Assigned task - After locating the line with "M1004,1188L1010,1250L952,1256L946,1194Z" in the data that follows, return it and every later line exactly, up to and including the line with "M1046,106L1051,101L1173,91L1187,118".

Records for processing -
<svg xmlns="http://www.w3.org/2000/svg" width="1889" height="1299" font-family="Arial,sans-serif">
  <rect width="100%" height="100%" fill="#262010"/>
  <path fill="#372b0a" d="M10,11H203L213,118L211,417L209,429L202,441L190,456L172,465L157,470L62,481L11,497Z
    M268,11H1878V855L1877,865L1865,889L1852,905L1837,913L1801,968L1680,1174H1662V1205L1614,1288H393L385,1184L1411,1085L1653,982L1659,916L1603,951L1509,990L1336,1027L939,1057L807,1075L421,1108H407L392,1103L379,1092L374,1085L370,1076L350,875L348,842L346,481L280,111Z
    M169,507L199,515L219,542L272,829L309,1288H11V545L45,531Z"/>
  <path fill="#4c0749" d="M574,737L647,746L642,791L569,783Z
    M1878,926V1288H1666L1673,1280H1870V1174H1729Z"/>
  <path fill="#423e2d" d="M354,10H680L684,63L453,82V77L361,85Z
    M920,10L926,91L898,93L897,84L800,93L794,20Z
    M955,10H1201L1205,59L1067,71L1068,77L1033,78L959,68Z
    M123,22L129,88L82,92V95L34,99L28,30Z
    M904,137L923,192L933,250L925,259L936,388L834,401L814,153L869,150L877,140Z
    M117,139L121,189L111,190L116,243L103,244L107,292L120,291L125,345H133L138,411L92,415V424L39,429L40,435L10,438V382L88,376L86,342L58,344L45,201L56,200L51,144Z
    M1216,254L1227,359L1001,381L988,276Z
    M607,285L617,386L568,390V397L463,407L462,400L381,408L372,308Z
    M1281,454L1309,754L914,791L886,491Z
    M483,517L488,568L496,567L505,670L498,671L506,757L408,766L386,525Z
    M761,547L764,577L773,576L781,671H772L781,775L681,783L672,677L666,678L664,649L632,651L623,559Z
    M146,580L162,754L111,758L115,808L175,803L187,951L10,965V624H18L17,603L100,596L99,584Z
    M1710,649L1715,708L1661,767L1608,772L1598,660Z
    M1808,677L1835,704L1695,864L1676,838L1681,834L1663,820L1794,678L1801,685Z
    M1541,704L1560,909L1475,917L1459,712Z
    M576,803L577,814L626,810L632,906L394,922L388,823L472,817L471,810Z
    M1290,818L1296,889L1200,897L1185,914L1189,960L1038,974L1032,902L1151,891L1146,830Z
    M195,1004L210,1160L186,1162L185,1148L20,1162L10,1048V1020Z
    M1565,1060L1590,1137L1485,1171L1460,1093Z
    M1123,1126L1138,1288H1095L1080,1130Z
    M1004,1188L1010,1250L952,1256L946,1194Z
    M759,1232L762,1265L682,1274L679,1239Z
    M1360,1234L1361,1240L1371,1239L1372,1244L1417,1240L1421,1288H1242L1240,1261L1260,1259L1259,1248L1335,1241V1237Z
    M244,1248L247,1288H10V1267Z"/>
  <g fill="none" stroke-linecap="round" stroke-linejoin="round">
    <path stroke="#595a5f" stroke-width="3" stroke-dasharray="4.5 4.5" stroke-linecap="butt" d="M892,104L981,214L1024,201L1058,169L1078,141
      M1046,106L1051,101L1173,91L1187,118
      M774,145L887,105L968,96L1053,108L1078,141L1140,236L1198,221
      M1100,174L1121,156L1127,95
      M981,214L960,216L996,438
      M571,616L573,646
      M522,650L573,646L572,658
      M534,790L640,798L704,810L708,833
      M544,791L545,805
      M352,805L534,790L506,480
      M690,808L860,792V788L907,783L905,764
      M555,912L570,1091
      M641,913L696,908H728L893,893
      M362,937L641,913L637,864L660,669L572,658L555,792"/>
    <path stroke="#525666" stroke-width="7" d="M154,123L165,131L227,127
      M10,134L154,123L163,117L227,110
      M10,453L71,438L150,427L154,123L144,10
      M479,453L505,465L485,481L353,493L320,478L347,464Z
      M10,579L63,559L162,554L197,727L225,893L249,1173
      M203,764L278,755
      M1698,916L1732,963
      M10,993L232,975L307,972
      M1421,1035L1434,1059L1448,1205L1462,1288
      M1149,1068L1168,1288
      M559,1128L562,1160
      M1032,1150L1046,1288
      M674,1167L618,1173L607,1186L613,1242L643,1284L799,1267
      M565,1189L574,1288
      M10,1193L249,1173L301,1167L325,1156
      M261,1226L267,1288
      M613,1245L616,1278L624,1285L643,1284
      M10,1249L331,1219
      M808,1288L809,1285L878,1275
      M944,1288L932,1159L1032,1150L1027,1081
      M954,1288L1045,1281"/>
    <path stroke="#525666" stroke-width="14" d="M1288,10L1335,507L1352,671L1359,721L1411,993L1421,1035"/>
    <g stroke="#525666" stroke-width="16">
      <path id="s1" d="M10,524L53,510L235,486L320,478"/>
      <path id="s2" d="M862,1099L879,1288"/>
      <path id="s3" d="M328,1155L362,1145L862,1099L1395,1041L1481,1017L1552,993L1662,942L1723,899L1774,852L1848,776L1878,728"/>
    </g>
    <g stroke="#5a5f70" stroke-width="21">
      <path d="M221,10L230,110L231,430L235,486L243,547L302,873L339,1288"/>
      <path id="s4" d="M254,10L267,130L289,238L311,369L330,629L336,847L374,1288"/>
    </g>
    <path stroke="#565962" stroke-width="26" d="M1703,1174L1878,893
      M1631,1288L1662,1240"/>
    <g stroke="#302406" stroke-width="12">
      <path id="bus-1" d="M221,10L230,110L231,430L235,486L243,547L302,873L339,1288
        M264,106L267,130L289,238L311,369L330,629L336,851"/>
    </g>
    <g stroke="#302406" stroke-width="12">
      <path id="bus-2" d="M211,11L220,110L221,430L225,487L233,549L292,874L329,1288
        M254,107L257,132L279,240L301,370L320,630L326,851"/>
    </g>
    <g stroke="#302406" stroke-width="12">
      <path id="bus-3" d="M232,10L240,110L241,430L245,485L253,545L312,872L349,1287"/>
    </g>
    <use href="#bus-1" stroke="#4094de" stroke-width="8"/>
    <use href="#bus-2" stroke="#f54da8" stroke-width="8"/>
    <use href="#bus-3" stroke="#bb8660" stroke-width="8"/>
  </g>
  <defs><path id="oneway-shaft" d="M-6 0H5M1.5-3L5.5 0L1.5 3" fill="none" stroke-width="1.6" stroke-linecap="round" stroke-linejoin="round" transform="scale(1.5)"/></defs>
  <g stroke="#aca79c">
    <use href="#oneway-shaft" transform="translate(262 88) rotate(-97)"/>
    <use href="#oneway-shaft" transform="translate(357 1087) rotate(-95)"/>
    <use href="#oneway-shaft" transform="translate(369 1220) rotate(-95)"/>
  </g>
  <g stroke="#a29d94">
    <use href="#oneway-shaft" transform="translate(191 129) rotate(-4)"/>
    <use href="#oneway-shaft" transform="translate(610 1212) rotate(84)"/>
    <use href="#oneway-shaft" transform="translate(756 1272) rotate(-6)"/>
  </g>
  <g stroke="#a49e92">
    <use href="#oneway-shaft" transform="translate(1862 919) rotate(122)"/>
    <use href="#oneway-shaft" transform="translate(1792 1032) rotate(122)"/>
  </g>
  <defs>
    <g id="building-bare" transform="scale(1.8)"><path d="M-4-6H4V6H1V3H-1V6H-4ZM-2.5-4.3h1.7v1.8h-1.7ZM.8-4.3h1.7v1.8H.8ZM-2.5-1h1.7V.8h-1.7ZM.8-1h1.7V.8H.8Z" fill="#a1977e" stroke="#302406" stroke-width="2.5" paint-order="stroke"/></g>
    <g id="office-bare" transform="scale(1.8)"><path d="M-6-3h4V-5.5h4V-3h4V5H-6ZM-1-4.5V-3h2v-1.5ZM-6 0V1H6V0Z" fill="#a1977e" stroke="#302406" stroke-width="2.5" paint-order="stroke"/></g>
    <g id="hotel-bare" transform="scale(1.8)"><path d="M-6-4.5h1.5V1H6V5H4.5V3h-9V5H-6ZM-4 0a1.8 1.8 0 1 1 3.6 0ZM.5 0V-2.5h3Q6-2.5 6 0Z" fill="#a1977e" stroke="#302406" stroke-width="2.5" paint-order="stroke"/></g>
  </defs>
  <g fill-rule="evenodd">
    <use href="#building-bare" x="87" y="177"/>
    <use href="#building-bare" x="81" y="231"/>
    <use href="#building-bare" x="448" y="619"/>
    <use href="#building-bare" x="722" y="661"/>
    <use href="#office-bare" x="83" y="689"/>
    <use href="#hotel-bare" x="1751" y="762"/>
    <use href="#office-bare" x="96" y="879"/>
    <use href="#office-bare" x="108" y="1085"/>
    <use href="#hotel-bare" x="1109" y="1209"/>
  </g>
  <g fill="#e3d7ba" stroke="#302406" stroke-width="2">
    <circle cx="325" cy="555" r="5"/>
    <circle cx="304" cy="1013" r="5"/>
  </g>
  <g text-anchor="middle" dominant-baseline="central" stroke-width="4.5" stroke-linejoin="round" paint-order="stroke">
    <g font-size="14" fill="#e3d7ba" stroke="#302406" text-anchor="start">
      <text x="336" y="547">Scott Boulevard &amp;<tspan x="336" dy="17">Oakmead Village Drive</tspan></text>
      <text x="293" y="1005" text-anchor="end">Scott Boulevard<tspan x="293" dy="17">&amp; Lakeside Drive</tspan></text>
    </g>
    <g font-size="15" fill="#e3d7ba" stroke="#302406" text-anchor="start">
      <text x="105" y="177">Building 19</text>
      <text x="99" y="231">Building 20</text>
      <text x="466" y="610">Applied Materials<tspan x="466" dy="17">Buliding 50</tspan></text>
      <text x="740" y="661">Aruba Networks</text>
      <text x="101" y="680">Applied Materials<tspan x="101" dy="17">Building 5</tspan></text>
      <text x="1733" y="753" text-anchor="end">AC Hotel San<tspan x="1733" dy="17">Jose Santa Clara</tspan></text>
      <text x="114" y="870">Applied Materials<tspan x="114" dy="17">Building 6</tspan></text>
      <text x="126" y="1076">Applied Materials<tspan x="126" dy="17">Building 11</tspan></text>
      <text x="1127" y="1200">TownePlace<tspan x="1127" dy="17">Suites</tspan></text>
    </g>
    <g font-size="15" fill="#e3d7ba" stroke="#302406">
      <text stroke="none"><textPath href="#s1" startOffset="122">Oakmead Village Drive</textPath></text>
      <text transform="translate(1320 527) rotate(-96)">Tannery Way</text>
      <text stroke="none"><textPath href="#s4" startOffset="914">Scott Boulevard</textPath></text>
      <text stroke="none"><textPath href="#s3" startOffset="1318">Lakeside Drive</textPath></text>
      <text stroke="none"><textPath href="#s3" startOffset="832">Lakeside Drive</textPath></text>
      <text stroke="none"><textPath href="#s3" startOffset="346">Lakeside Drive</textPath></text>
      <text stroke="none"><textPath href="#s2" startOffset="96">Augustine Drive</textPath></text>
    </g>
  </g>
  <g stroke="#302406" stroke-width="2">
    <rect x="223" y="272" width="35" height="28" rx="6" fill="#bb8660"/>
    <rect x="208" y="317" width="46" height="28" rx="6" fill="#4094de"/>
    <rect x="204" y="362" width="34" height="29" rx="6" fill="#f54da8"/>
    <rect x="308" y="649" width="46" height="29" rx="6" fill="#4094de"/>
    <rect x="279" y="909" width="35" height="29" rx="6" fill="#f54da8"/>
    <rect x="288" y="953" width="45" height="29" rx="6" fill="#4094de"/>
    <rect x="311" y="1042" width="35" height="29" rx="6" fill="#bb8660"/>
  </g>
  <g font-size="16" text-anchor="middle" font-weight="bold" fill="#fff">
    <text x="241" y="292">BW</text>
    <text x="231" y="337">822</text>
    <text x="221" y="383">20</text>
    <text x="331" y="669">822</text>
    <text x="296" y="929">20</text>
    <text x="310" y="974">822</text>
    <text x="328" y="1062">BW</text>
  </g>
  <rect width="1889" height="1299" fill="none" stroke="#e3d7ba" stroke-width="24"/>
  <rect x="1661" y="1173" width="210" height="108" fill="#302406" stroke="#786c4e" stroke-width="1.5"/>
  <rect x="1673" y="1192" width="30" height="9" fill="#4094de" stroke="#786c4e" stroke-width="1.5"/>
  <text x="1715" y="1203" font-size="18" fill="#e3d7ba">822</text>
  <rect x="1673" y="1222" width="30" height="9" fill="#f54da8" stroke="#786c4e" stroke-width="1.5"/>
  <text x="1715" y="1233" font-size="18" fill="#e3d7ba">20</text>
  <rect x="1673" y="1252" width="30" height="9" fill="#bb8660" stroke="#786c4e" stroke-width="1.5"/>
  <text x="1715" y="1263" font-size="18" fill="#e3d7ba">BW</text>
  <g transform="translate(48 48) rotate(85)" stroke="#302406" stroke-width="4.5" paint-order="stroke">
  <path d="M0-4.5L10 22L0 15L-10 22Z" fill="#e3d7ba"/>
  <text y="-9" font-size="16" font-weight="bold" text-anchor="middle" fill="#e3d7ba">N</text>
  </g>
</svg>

Response to this task -
    M1004,1188L1010,1250L952,1256L946,1194Z
    M759,1232L762,1265L682,1274L679,1239Z
    M1360,1234L1361,1240L1371,1239L1372,1244L1417,1240L1421,1288H1242L1240,1261L1260,1259L1259,1248L1335,1241V1237Z
    M244,1248L247,1288H10V1267Z"/>
  <g fill="none" stroke-linecap="round" stroke-linejoin="round">
    <path stroke="#595a5f" stroke-width="3" stroke-dasharray="4.5 4.5" stroke-linecap="butt" d="M892,104L981,214L1024,201L1058,169L1078,141
      M1046,106L1051,101L1173,91L1187,118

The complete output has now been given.